New York has expanded retaliation protections under New York Labor Law 215.
Employer retaliation now includes employees that take legally protected absences pursuant to federal, local, or state law.
Employers should review this law, especially as it relates to any leave of absence policies or so-called “no fault” attendance policies, to ensure compliance.
Governor Kathy Hochul was elected to a full term less than two weeks ago, and she continues to advance legislation that affects New York businesses. Bill A8092B/S1958 was passed by the New York State Legislature on May 31, 2022, but was not called up to the governor’s office until November 21, 2022. Gov. Hochul signed the bill on the same day.
The law, A8092B, amends New York Labor Law Section 215 prohibiting private sector employers from retaliating against employees that report alleged Labor Law violations. Specifically, Section 215 is amended in two places. First, it adds to the definition of protected activity under the statute to include an employee who uses any legally protected absence pursuant to federal, local, or state law. Notably, the amendment does not provide a definition as to what constitutes “legally protected absence pursuant to federal, local, or state law.” Numerous paid leave laws may be implicated including New York Paid Sick Leave, New York Paid Family Leave, New York Paid COVID-19 Leave, and New York Paid Vaccine Leave, as well as various unpaid leave laws including the Family and Medical Leave Act at the federal level, and multiple New York specific leaves (blood donation leave, bone marrow donation leave, military spouse leave, witness and victims of crime leave, volunteer emergency response leave, jury leave, voting leave). The broadly worded language in the law may also be interpreted to include workers’ compensation, disability, and unpaid leave as a reasonable accommodation under the Americans with Disabilities Act and New York Executive Law.
Section 215 is also amended to expand the definition of “threaten, penalize, or in any other manner discriminate or retaliate against any employee” to include “assessing any demerit, occurrence, any other point, or deductions from an allotted bank of time, which subjects or could subject an employee to disciplinary action, which may include but not be limited to failure to receive a promotion or loss of pay.”

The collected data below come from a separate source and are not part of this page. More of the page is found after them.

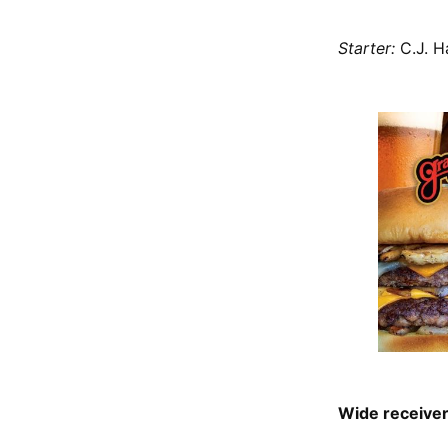
Starter:
C.J. 
Wide receive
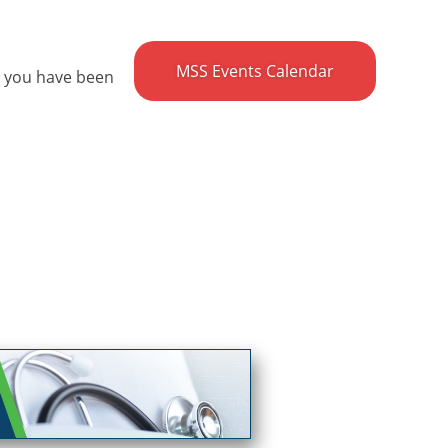
MSS Events Calendar
e you have been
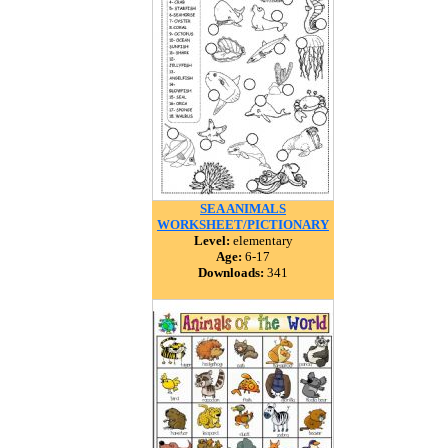
SEA ANIMALS
WORKSHEET/PICTIONARY
Level:
elementary
Age:
6-17
Downloads:
341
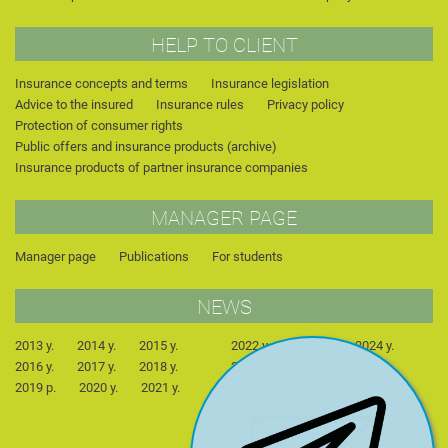
HELP TO CLIENT
Insurance concepts and terms
Insurance legislation
Advice to the insured
Insurance rules
Privacy policy
Protection of consumer rights
Public offers and insurance products (archive)
Insurance products of partner insurance companies
MANAGER PAGE
Manager page
Publications
For students
NEWS
2013 y.
2014 y.
2015 y.
2022 y.
2023 y.
2024 y.
2016 y.
2017 y.
2018 y.
2025 y.
2026 y.
2019 р.
2020 y.
2021 y.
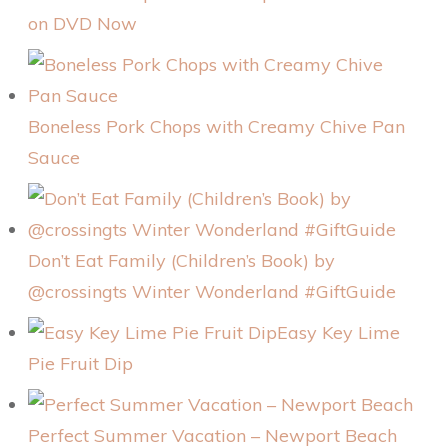
on DVD Now
Boneless Pork Chops with Creamy Chive Pan
Sauce
Don’t Eat Family (Children’s Book) by
@crossingts Winter Wonderland #GiftGuide
Easy Key Lime
Pie Fruit Dip
Perfect Summer Vacation – Newport Beach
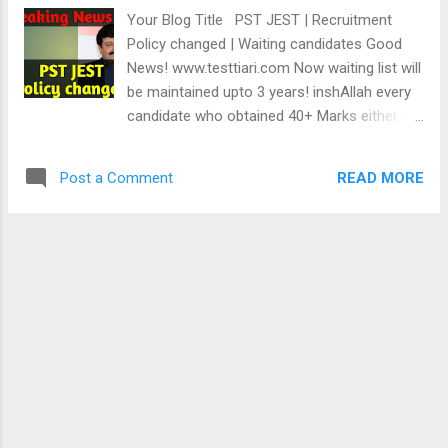
this WhatsApp no. 03243815168 to practice
Your Blog Title PST JEST | Recruitment
2400 Online MCQs taken from Sindh Text
Policy changed | Waiting candidates Good
Books & IBA Past Papers. Mock tests'
News! www.testtiari.com Now waiting list will
benefits. Mock tests, also known as practice
be maintained upto 3 years! inshAllah every
tests, are a powerful tool for improving
candidate who obtained 40+ Marks either in
performance and increasing confidence in
PST or JEST will get selected. Watch this
academic and professional settings. Here
video for more information Home
are some benefits of taking mock tests:
READ MORE
Post a Comment
Identifying knowledge gaps: Taking mock
tests can help...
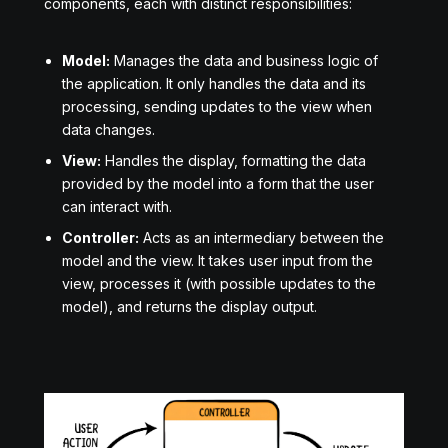
components, each with distinct responsibilities:
Model:
Manages the data and business logic of
the application. It only handles the data and its
processing, sending updates to the view when
data changes.
View:
Handles the display, formatting the data
provided by the model into a form that the user
can interact with.
Controller:
Acts as an intermediary between the
model and the view. It takes user input from the
view, processes it (with possible updates to the
model), and returns the display output.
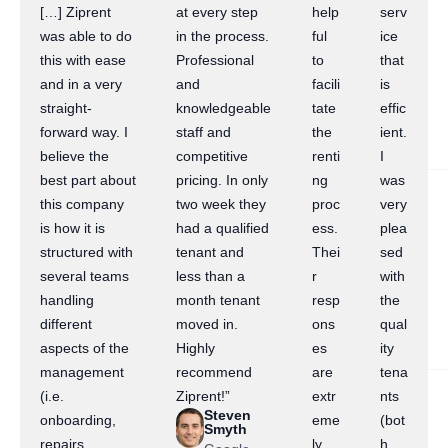
[…] Ziprent
at every step
help
serv
was able to do
in the process.
ful
ice
this with ease
Professional
to
that
and in a very
and
facili
is
straight-
knowledgeable
tate
effic
forward way. I
staff and
the
ient.
believe the
competitive
renti
I
best part about
pricing. In only
ng
was
this company
two week they
proc
very
is how it is
had a qualified
ess.
plea
structured with
tenant and
Thei
sed
several teams
less than a
r
with
handling
month tenant
resp
the
different
moved in.
ons
qual
aspects of the
Highly
es
ity
management
recommend
are
tena
(i.e.
Ziprent!”
extr
nts
Steven
onboarding,
eme
(bot
Smyth
repairs,
ly
h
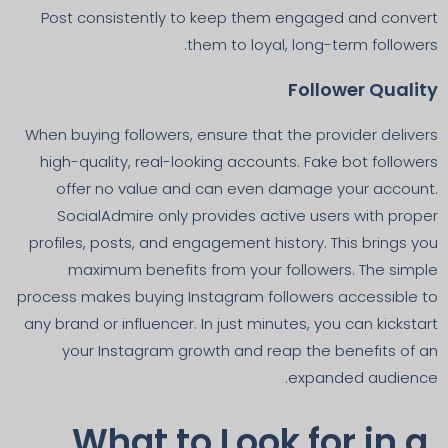
Post consistently to keep them engaged and convert
them to loyal, long-term followers.
Follower Quality
When buying followers, ensure that the provider delivers
high-quality, real-looking accounts. Fake bot followers
offer no value and can even damage your account.
SocialAdmire only provides active users with proper
profiles, posts, and engagement history. This brings you
maximum benefits from your followers. The simple
process makes buying Instagram followers accessible to
any brand or influencer. In just minutes, you can kickstart
your Instagram growth and reap the benefits of an
expanded audience.
What to Look for in a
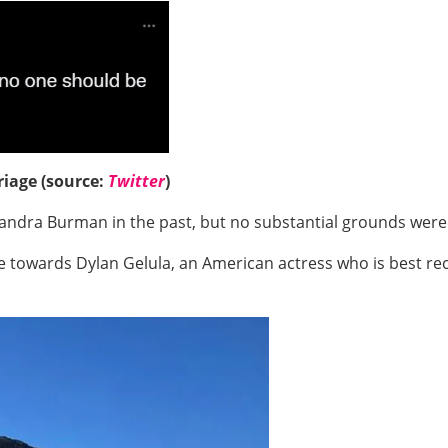
riage (source:
Twitter
)
dra Burman in the past, but no substantial grounds were re
ve towards Dylan Gelula, an American actress who is best r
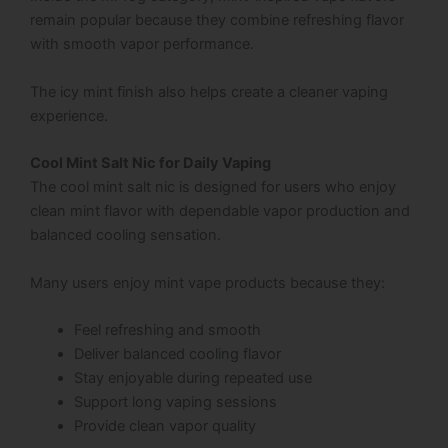
remain popular because they combine refreshing flavor
with smooth vapor performance.
The icy mint finish also helps create a cleaner vaping
experience.
Cool Mint Salt Nic for Daily Vaping
The cool mint salt nic is designed for users who enjoy
clean mint flavor with dependable vapor production and
balanced cooling sensation.
Many users enjoy mint vape products because they:
Feel refreshing and smooth
Deliver balanced cooling flavor
Stay enjoyable during repeated use
Support long vaping sessions
Provide clean vapor quality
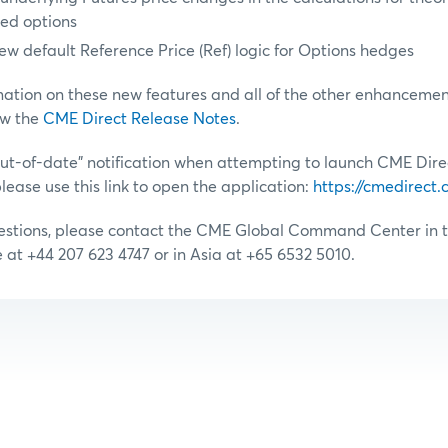
ged options
ew default Reference Price (Ref) logic for Options hedges
mation on these new features and all of the other enhancement
ew the
CME Direct Release Notes
.
“out-of-date” notification when attempting to launch CME Dire
lease use this link to open the application:
https://cmedirect
uestions, please contact the CME Global Command Center in t
e at +44 207 623 4747 or in Asia at +65 6532 5010.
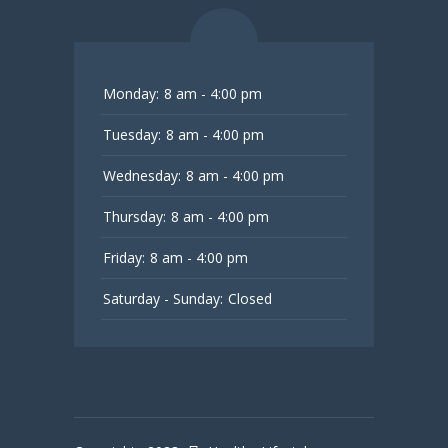
Monday:
8 am - 4:00 pm
Tuesday:
8 am - 4:00 pm
Wednesday:
8 am - 4:00 pm
Thursday:
8 am - 4:00 pm
Friday:
8 am - 4:00 pm
Saturday - Sunday:
Closed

Section 215 permits both enforcement by the commissioner of labor as well as private causes of action by employees, with wide ranging and severe consequences for non-compliance ranging from civil penalties, back pay, liquidated damages, reinstatement, front pay, and reimbursement for costs and attorneys’ fees.
The law becomes effective 90 days after Gov. Hochul signed it into law.
This is not the first time in recent years that New York Labor Law Section 215 has been amended. In 2019, Section 215 was amended to state that “threaten, penalize, or in any other manner discriminate or retaliate against any employee includes threatening to contact or contacting U.S. immigration authorities or otherwise reporting or threatening to report an employee’s suspected citizenship or immigration status or the suspected citizenship or immigration status of an employee’s family or household member … to a federal, state, or local agency.”
As the scope of employee protections in New York continue to expand, employers are well advised to review this law in conjunction with any leave of absence policies with experienced counsel to ensure compliance. In particular, all private sector businesses with so-called “no-fault” attendance policies should certainly revisit those policies to make sure it is applied within the constraints of this law.